_TASK DETAILS_:
When you reach the line with "10.4. Conditions to avoid" in the listing below, transcribe it and each line after it up to and including the line with "damage/irritation | : | Not classified |", exactly and with nothing else.
......
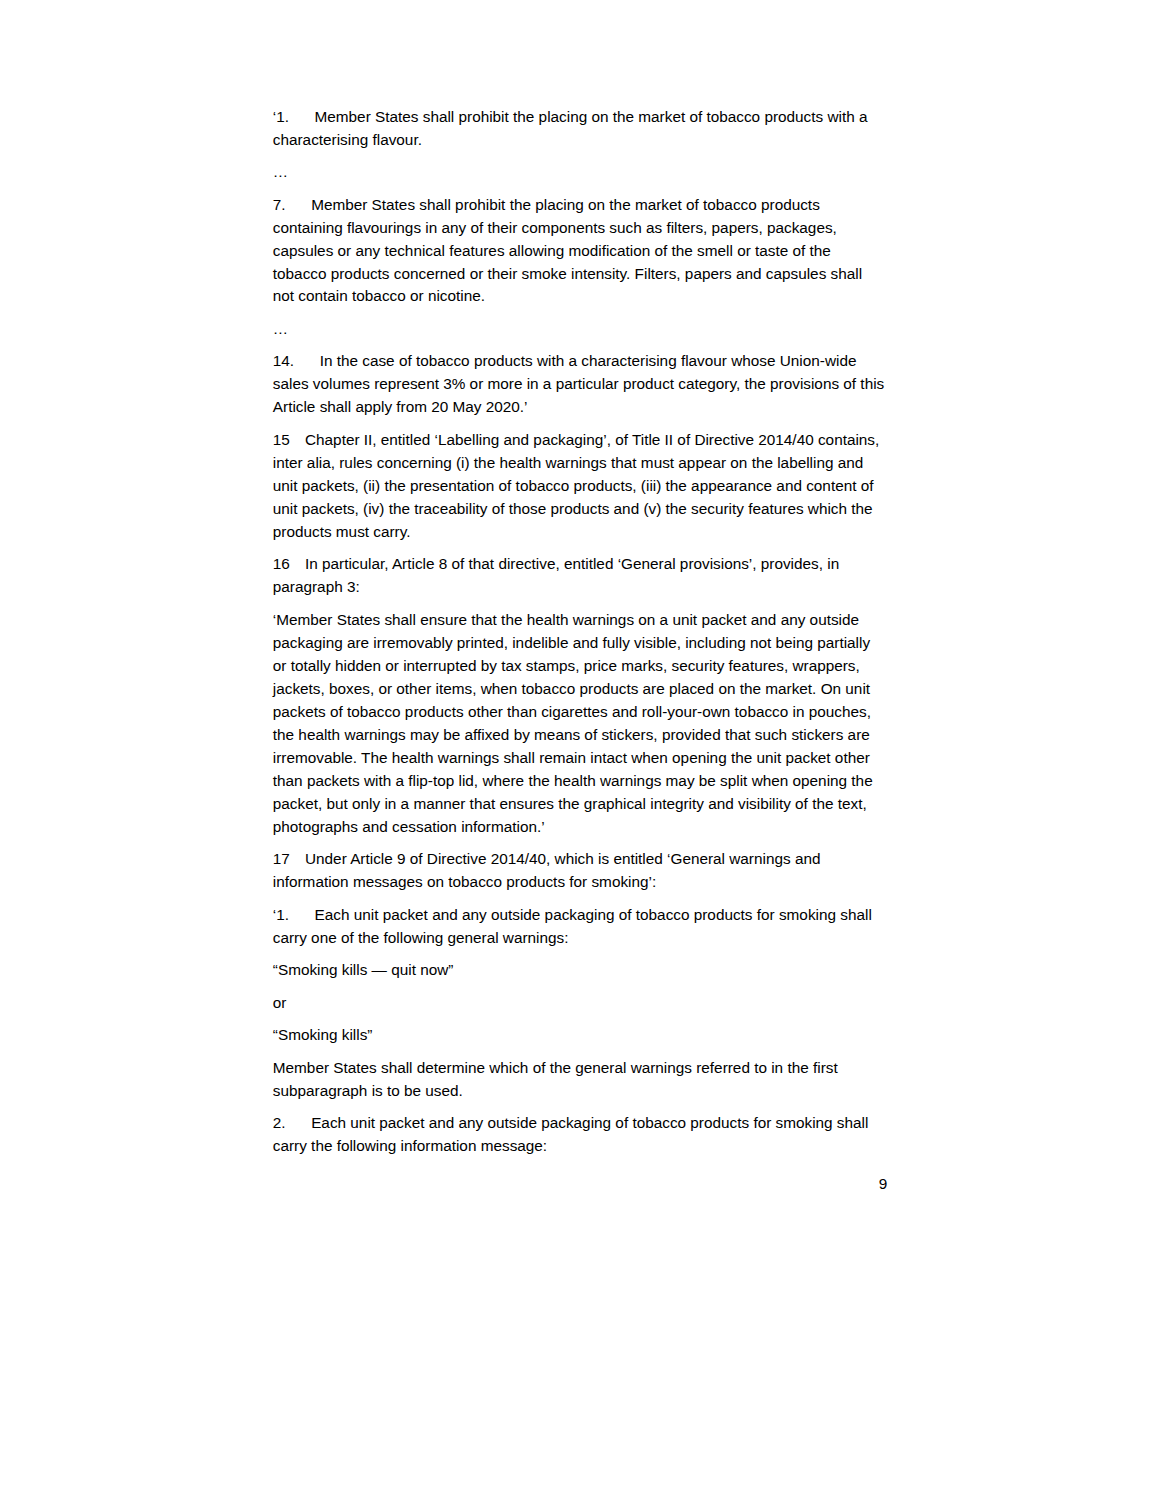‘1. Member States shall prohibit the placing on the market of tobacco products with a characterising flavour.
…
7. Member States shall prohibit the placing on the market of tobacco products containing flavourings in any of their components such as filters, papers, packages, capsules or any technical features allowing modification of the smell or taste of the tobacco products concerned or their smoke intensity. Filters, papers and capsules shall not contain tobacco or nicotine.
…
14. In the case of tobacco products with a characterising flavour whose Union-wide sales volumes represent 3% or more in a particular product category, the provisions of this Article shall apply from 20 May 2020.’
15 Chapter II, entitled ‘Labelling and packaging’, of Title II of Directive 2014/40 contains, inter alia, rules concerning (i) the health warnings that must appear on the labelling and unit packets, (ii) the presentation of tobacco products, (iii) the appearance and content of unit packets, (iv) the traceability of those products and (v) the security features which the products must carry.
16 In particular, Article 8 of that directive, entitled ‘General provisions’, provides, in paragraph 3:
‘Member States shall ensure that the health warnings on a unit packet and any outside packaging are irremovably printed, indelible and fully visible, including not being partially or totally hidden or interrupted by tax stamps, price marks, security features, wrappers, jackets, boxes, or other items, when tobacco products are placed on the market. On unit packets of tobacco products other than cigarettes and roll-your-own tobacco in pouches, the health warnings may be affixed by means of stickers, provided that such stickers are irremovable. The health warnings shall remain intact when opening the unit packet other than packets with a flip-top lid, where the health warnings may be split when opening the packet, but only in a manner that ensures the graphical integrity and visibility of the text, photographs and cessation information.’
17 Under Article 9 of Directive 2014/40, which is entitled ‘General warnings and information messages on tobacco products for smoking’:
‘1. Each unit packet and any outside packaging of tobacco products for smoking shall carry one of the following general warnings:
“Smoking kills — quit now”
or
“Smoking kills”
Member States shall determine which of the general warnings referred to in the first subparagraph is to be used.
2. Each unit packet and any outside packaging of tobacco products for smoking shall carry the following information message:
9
......
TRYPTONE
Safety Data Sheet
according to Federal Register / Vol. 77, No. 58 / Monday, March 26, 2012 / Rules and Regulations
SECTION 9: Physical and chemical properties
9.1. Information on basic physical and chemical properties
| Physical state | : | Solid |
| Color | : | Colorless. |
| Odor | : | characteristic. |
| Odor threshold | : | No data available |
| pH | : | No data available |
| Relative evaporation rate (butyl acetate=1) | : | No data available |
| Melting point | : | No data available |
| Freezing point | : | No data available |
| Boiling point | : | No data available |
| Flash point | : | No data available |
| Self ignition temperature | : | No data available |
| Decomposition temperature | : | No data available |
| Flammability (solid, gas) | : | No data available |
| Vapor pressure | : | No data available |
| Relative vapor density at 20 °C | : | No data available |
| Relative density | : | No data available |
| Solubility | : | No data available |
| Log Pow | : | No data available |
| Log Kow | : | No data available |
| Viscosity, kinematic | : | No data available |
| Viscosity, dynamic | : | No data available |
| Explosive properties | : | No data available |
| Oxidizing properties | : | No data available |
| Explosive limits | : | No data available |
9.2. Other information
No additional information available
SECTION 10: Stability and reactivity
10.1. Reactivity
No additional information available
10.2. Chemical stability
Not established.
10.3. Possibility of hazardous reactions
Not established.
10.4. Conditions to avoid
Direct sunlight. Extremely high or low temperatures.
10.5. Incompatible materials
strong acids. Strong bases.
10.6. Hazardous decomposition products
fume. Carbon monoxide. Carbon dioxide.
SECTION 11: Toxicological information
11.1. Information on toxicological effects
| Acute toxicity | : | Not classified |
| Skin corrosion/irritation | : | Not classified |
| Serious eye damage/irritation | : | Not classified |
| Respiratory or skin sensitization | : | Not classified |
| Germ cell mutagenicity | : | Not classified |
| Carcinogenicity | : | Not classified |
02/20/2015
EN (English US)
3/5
......
_ANSWER SECTION_:
10.4. Conditions to avoid
Direct sunlight. Extremely high or low temperatures.
10.5. Incompatible materials
strong acids. Strong bases.
10.6. Hazardous decomposition products
fume. Carbon monoxide. Carbon dioxide.
SECTION 11: Toxicological information
11.1. Information on toxicological effects
| Acute toxicity | : | Not classified |
| Skin corrosion/irritation | : | Not classified |
| Serious eye damage/irritation | : | Not classified |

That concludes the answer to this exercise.